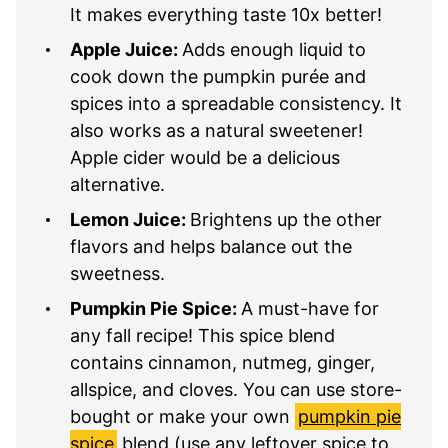
It makes everything taste 10x better!
Apple Juice:
Adds enough liquid to
cook down the pumpkin purée and
spices into a spreadable consistency. It
also works as a natural sweetener!
Apple cider would be a delicious
alternative.
Lemon Juice:
Brightens up the other
flavors and helps balance out the
sweetness.
Pumpkin Pie Spice:
A must-have for
any fall recipe! This spice blend
contains cinnamon, nutmeg, ginger,
allspice, and cloves. You can use store-
bought or make your own
pumpkin pie
spice
blend (use any leftover spice to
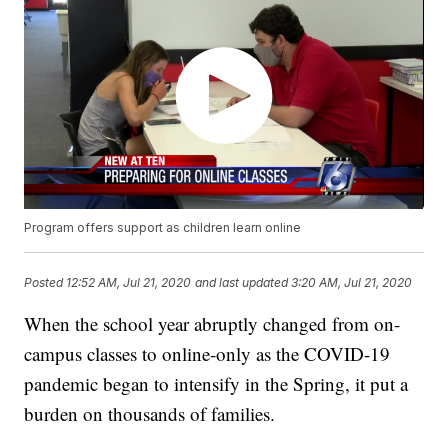
Program offers support as children learn online
Posted
12:52 AM, Jul 21, 2020
and last updated
3:20 AM, Jul 21, 2020
When the school year abruptly changed from on-
campus classes to online-only as the COVID-19
pandemic began to intensify in the Spring, it put a
burden on thousands of families.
********
## Work required
Only what runs from the line with "A must-have for" through the last line of the listing above belongs in the answer, set down exactly and free of pictures.

## Written solution
A must-have for
any fall recipe! This spice blend
contains cinnamon, nutmeg, ginger,
allspice, and cloves. You can use store-
bought or make your own
pumpkin pie
spice
blend (use any leftover spice to
Program offers support as children learn online
Posted
12:52 AM, Jul 21, 2020
and last updated
3:20 AM, Jul 21, 2020
When the school year abruptly changed from on-
campus classes to online-only as the COVID-19
pandemic began to intensify in the Spring, it put a
burden on thousands of families.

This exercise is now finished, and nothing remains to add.